«Vivo a Bra dal 1982, è decisamente la mia seconda casa; la mia vita ormai è qui».
Lui è Leonardo Bruno, per tutti “Leo”, originario di Carvico (Bergamo), ma braidese d’adozione, innamorato del calcio e (soprattutto) del footgolf, speciale versione del golf il cui scopo è mandare in buca un pallone da calcio, colpendolo (ovviamente) con i piedi.
Esiste anche una lega nazionale di questa disciplina, la Lnf, fondata nel settembre 2016 dalle associazioni di footgolf, riconosciute dal Coni, di Emilia-Romagna, Liguria, Lombardia e Veneto. Tali realtà, da ormai alcuni anni, organizzano con successo eventi dedicati a questo sport su tutto il territorio nazionale.
L’idea di portare il footgolf nel nostro Paese, invece, istituendo la prima associazione nazionale, è scaturita dal contatto tra il suo presidente e fondatore, Leonardo Decaria, e Javier de Ancizar, Maurits van Tubergen Lotgering e Gabor Gelencser, rispettivamente presidenti della Aafg (Argentina), Footgolf Holland (Olanda) e Magyar Footgolf (Ungheria) nel 2012. L’Associazione italiana footgolf (Aifg), quindi, fin dalla sua nascita, è in stretto contatto con gli altri sodalizi di settore internazionali e, in occasione della 1a Footgolf World Cup, tenutasi a Budapest nel 2012, ha contribuito alla fondazione della federazione internazionale di footgolf, la Fifg.
Leonardo Bruno, come nasce la sua passione per il gioco del footgolf?
«Dal passaparola, nel 2013, anno in cui, di fatto, si è iniziato a praticare questa disciplina anche in Italia. Mi presentai a un torneo europeo in programma a Carmagnola, senza sapere le regole e senza averci mai giocato. Arrivai 29o su 154 partecipanti: questa fu la scintilla! Ero tra i pionieri, adesso il footgolf sta crescendo in maniera decisamente importante».

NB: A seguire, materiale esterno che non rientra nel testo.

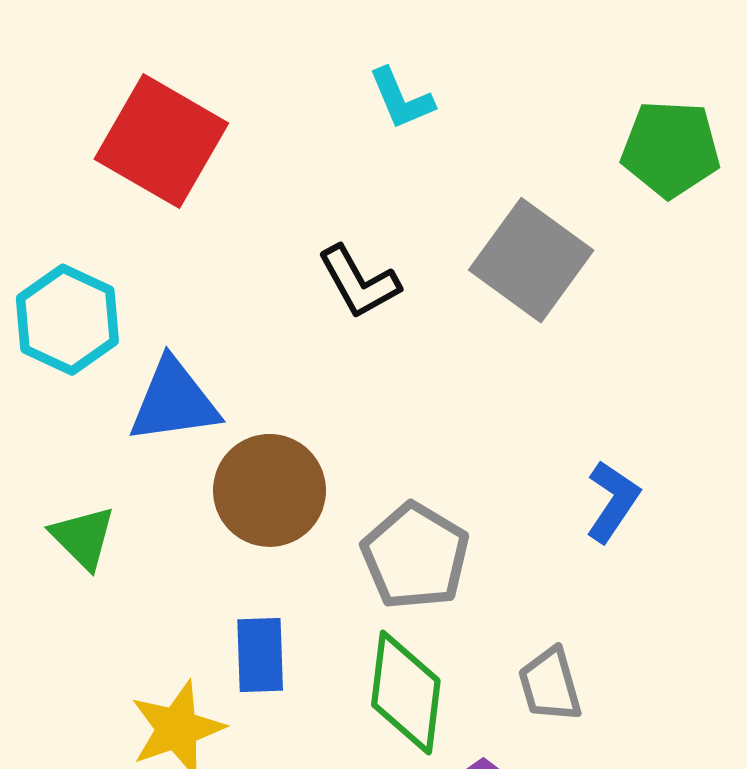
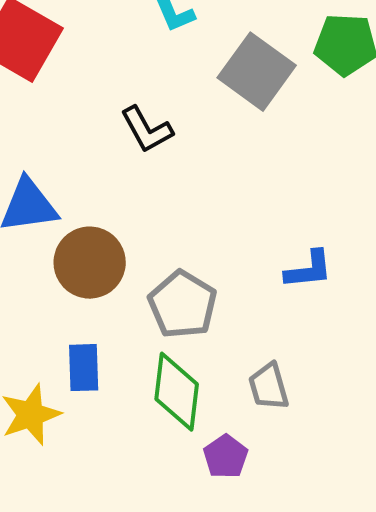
gray square: (531, 260) -> (257, 72), moved
blue L-shape: (613, 501) -> (309, 270), turned 50

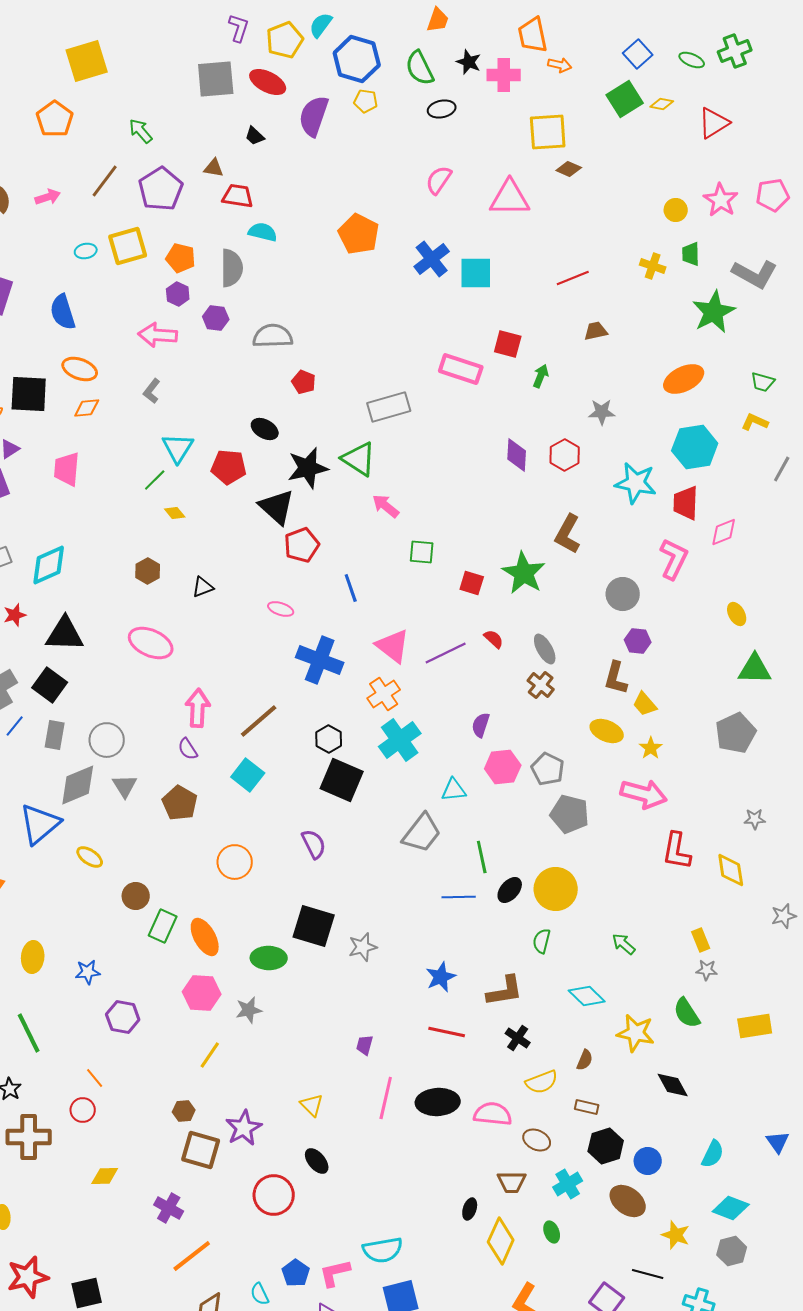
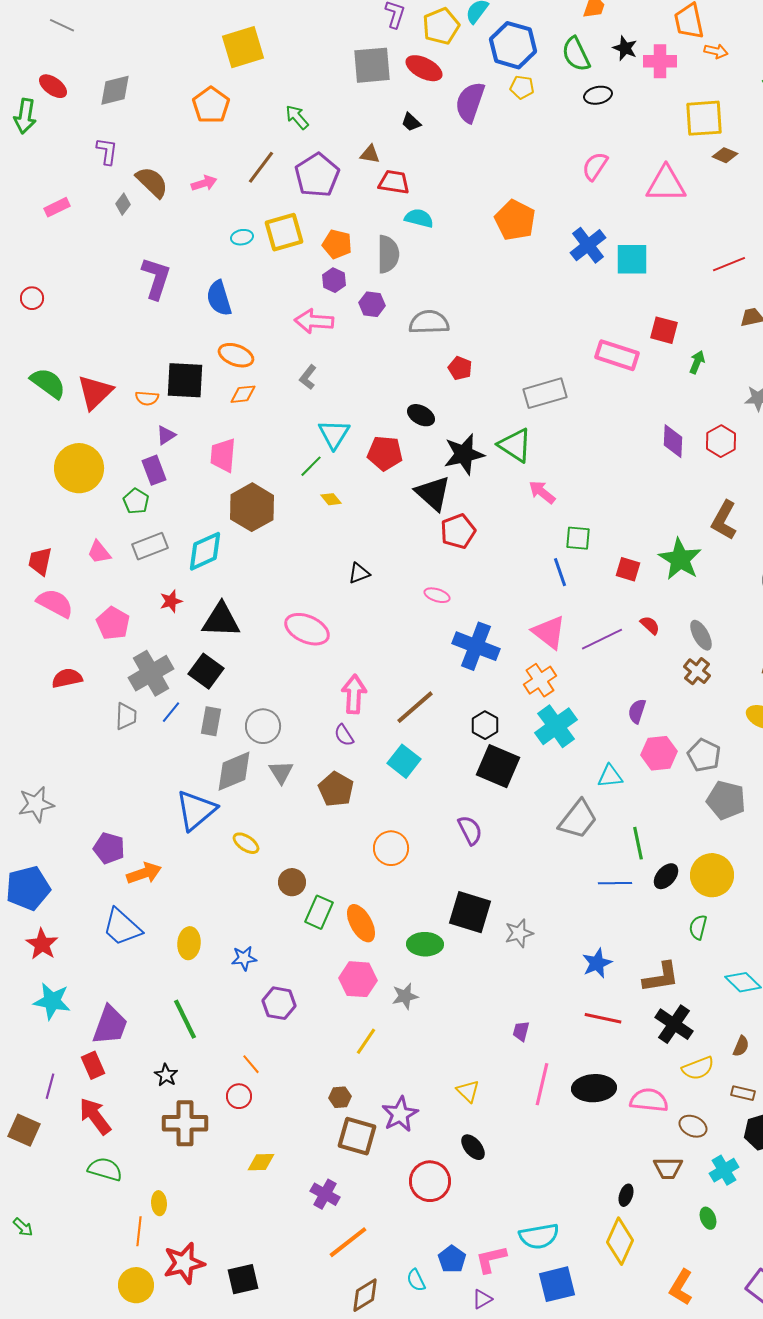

Ama anche il calcio, vero?
«Per me è una scuola di vita. Ho iniziato a giocare all’età di 6 anni e il “pallone” ha sempre giocato un ruolo importante nella mia vita. Questo anche se il calcio attuale non mi somiglia, non mi appartiene. Resto un appassionato, ma al momento lo seguo poco. C’è tanto business e poca “appartenenza”. Ho anche giocato per tre anni nelle giovanili dell’Inter e disputato 11 amichevoli con la prima squadra nerazzurra, dal ‘77 al ‘79, poi sono passato alla Primavera del Varese. Svolsi il servizio militare sotto la Zizzola: è per questo che ho vestito anche la maglia del Bra; in seguito ho militato in Serie C con l’Omegna e, infine, ho difeso i colori del Dogliani per otto anni. Poi ho allenato nelle giovanili del Bra per cinque anni, affiancando Alvise Zago».
Come si spiega la crescita esponenziale del footgolf?
«Questa disciplina è nata in Argentina, per poi essere importata in Europa dagli olandesi. L’Italia è la nazione con più iscritti a livello europeo. Sta prendendo piede perché non ha niente a che fare con il calcio, conta molto l’aspetto mentale come nel golf. Me ne sono reso conto sulla mia pelle: devi avere la “testa” per giocare. La prestazione dei singoli è fondamentale in quanto determina il risultato della squadra».
Le prospettive?
«Il nostro sport è riconosciuto dalla Federazione italiana golf; per questo le gare si svolgono nei golf club, pur prevedendo un percorso di gioco leggermente diverso. I tornei e i campionati sono organizzati dall’Associazione italiana footgolf e dalla Lega nazionale footgolf. Il passaggio successivo è il riconoscimento da parte del Coni».
Lei è uno dei pilastri di Bluemoon Milano. Com’è nata questa esperienza?
«Ne faccio parte da quasi cinque anni e da tre sono il capitano. Ci siamo già laureati campioni d’Italia a squadre: un’emozione immensa. Conosco la squadra lombarda fin dall’arrivo di questo sport nella nostra nazione».
Gli effetti del Covid-19?
«Il nostro non è uno sport di contatto, ma abbiamo comunque dovuto attendere la riapertura dei golf club dopo il “lockdown”. Rispettiamo precise linee guida e, durante le partite, ci muoviamo su percorsi dedicati. Ci stiamo adoperando tutti per prevenire il contagio e di questo sono molto soddisfatto».